Des mots, simplement des mots ...

Des mots, simplement des mots ...

Le miroir ou dernier reflet.

 

 

 

J'habite la maison qui m'a vu naître et qui me verra certainement mourir. A quatre-vingt ans, ma vie est passée vite, très vite, trop vite même. Nous sommes en 2012. Comme tous les matins, je me rase avec le délicat « coupe-chou », héritage de mon père. Comme les vingt-trois mille trois cent soixante jours précédents, j'observe avec fatalisme, en me regardant dans le miroir, l'œuvre funeste du temps ; des rides plus que des ridules marquent de plus en plus profondément mon visage. Mon teint s'est terni et mes cheveux devenus blancs se raréfient.

 

  • Il ne fait pas bon de vieillir ! pensais-je !

 

Et pourtant, je suis encore là, bien en vie alors que tant de mes camarades sont déjà dans l'autre monde. J'assiste maintenant davantage aux enterrements qu'aux baptêmes, c'est – paraît-il - dans l'ordre des choses. Mais je suis heureux aux côtés de mon amour de jeunesse qui m'accompagne depuis cinquante-neuf belles années d'une union qui a connu des hauts et des bas mais nous avons su surmonter les épreuves de la vie. Comme tous les jours lorsque je suis dans ma salle de bains, j'ai un rituel, j'allume mon petit transistor et j'écoute les nouvelles du jour. Les titres qui seront développés sont annoncés par un journaliste :

 

  • Il n'y aura pas d'ouverture dans mon gouvernement, a dit François Hollande

  • Clash entre Pascale Clark et Marine Le Pen.

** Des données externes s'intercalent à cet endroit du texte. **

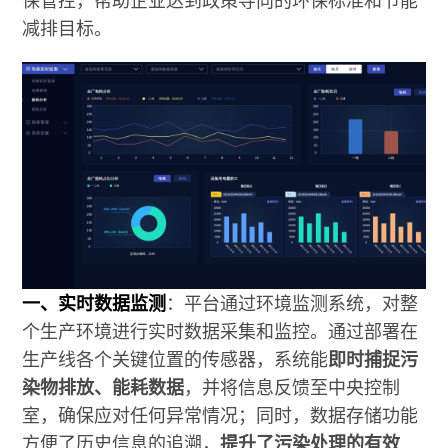
减排目标。
一、实时数据监测
：平台通过环境监测系统，对整
个生产环境进行实时数据采集和监控。通过部署在
生产线各个关键位置的传感器，系统能
即时捕捉污
染物排放、能耗数据
，并将信息反馈至中央控制
室，确保应对任何异常情况；同时，数据存储功能
方便了历史信息的追溯，
提升了污染处理的有效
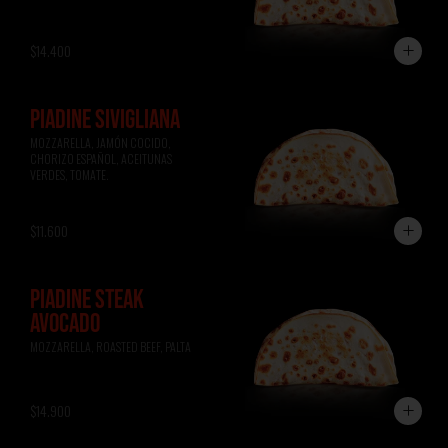
$14.400
PIADINE SIVIGLIANA
MOZZARELLA, JAMÓN COCIDO, 
CHORIZO ESPAÑOL, ACEITUNAS 
VERDES, TOMATE.
$11.600
PIADINE STEAK
AVOCADO
MOZZARELLA, ROASTED BEEF, PALTA
$14.900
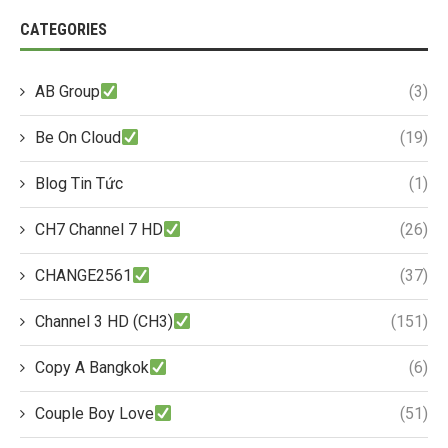
CATEGORIES
AB Group
(3)
Be On Cloud
(19)
Blog Tin Tức
(1)
CH7 Channel 7 HD
(26)
CHANGE2561
(37)
Channel 3 HD (CH3)
(151)
Copy A Bangkok
(6)
Couple Boy Love
(51)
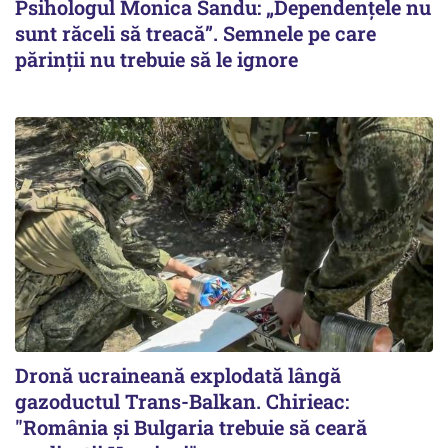
Psihologul Monica Sandu: „Dependențele nu
sunt răceli să treacă”. Semnele pe care
părinții nu trebuie să le ignore
Dronă ucraineană explodată lângă
gazoductul Trans-Balkan. Chirieac:
"România și Bulgaria trebuie să ceară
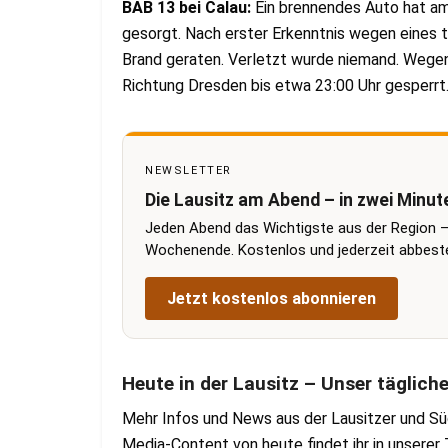
BAB 13 bei Calau:
Ein brennendes Auto hat a
gesorgt. Nach erster Erkenntnis wegen eines 
Brand geraten. Verletzt wurde niemand. Wegen
Richtung Dresden bis etwa 23:00 Uhr gesperrt
NEWSLETTER
Die Lausitz am Abend – in zwei Minut
Jeden Abend das Wichtigste aus der Region –
Wochenende. Kostenlos und jederzeit abbestel
Jetzt kostenlos abonnieren
Heute in der Lausitz – Unser täglich
Mehr Infos und News aus der Lausitzer und Sü
Media-Content von heute findet ihr in unsere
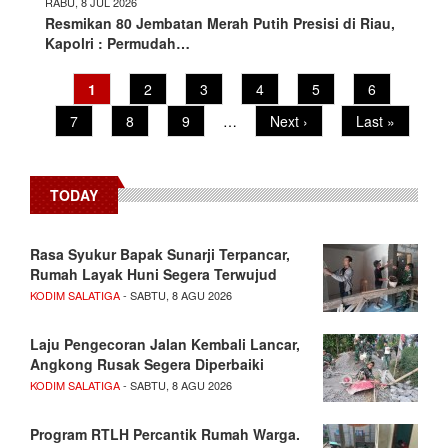
RABU, 8 JUL 2026
Resmikan 80 Jembatan Merah Putih Presisi di Riau,
Kapolri : Permudah…
Pagination
Current
1
Page
2
Page
3
Page
4
Page
5
Page
6
page
Page
7
Page
8
Page
9
…
Next
Next ›
Last
Last »
page
page
TODAY
Rasa Syukur Bapak Sunarji Terpancar,
Rumah Layak Huni Segera Terwujud
KODIM SALATIGA
- SABTU, 8 AGU 2026
Laju Pengecoran Jalan Kembali Lancar,
Angkong Rusak Segera Diperbaiki
KODIM SALATIGA
- SABTU, 8 AGU 2026
Program RTLH Percantik Rumah Warga.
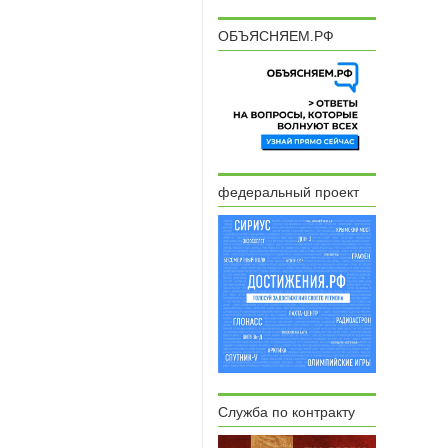
ОБЪЯСНЯЕМ.РФ
федеральный проект
Служба по контракту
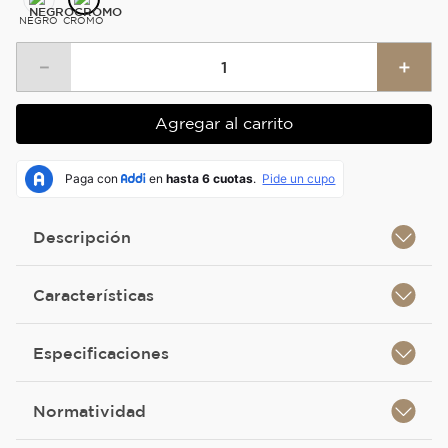
NEGRO
CROMO
－
＋
Agregar al carrito
Descripción
Características
Especificaciones
Normatividad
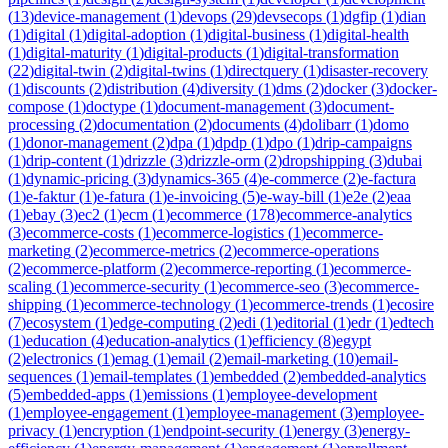
(
13
)
device-management
(
1
)
devops
(
29
)
devsecops
(
1
)
dgfip
(
1
)
dian
(
1
)
digital
(
1
)
digital-adoption
(
1
)
digital-business
(
1
)
digital-health
(
1
)
digital-maturity
(
1
)
digital-products
(
1
)
digital-transformation
(
22
)
digital-twin
(
2
)
digital-twins
(
1
)
directquery
(
1
)
disaster-recovery
(
1
)
discounts
(
2
)
distribution
(
4
)
diversity
(
1
)
dms
(
2
)
docker
(
3
)
docker-
compose
(
1
)
doctype
(
1
)
document-management
(
3
)
document-
processing
(
2
)
documentation
(
2
)
documents
(
4
)
dolibarr
(
1
)
domo
(
1
)
donor-management
(
2
)
dpa
(
1
)
dpdp
(
1
)
dpo
(
1
)
drip-campaigns
(
1
)
drip-content
(
1
)
drizzle
(
3
)
drizzle-orm
(
2
)
dropshipping
(
3
)
dubai
(
1
)
dynamic-pricing
(
3
)
dynamics-365
(
4
)
e-commerce
(
2
)
e-factura
(
1
)
e-faktur
(
1
)
e-fatura
(
1
)
e-invoicing
(
5
)
e-way-bill
(
1
)
e2e
(
2
)
eaa
(
1
)
ebay
(
3
)
ec2
(
1
)
ecm
(
1
)
ecommerce
(
178
)
ecommerce-analytics
(
3
)
ecommerce-costs
(
1
)
ecommerce-logistics
(
1
)
ecommerce-
marketing
(
2
)
ecommerce-metrics
(
2
)
ecommerce-operations
(
2
)
ecommerce-platform
(
2
)
ecommerce-reporting
(
1
)
ecommerce-
scaling
(
1
)
ecommerce-security
(
1
)
ecommerce-seo
(
3
)
ecommerce-
shipping
(
1
)
ecommerce-technology
(
1
)
ecommerce-trends
(
1
)
ecosire
(
7
)
ecosystem
(
1
)
edge-computing
(
2
)
edi
(
1
)
editorial
(
1
)
edr
(
1
)
edtech
(
1
)
education
(
4
)
education-analytics
(
1
)
efficiency
(
8
)
egypt
(
2
)
electronics
(
1
)
emag
(
1
)
email
(
2
)
email-marketing
(
10
)
email-
sequences
(
1
)
email-templates
(
1
)
embedded
(
2
)
embedded-analytics
(
5
)
embedded-apps
(
1
)
emissions
(
1
)
employee-development
(
1
)
employee-engagement
(
1
)
employee-management
(
3
)
employee-
privacy
(
1
)
encryption
(
1
)
endpoint-security
(
1
)
energy
(
3
)
energy-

  • Valérie Pécresse, en campagne pour Nicolas Sarkozy sur le marché de Blanc-Mesnil en Seine-Saint-Denis a lancé à un jeune militant : "Tu te tais cinq minutes !".

 

J'en ai ras le bol de cette campagne présidentielle. À mon âge, aucun candidat, aucun parti politique ne pourra plus changer ma vie ! En agitant la bombe de mousse, j'en projette malencontreusement sur le miroir. Délicatement, j'avance mon index pour ôter la mousse lorsque je fais une curieuse constatation : mon doigt s' enfonce dans le miroir sans que j'en ressente une quelconque douleur, à peine une sensation de froid glacial.

 

  • C'est pas possible ! … Jacqueline … Où es-tu ? … Vite viens voir !

 

Mais probablement trop affairée avec les tâches ménagères et l'aspirateur qu'elle passe dans le salon, mon épouse ne m'entend pas. Totalement effaré par ce que je viens de vivre, je décide de renouveler l'expérience en enfonçant cette fois-ci ma main. Aussi incroyable que cela puisse paraître, ma main disparaît sans peine et surtout sans aucune douleur avec juste cette sensation pas tellement désagréable de froid intense. Je m'enhardis et laisse le miroir m'avaler jusqu'à l'épaule. Je parviens difficilement à faire le chemin inverse tellement l'aspiration du miroir est puissante. Pourtant, je dois le constater, je n'ai aucune lésion musculaire. Je me laisse alors aller jusqu'à être complètement aspiré par le miroir.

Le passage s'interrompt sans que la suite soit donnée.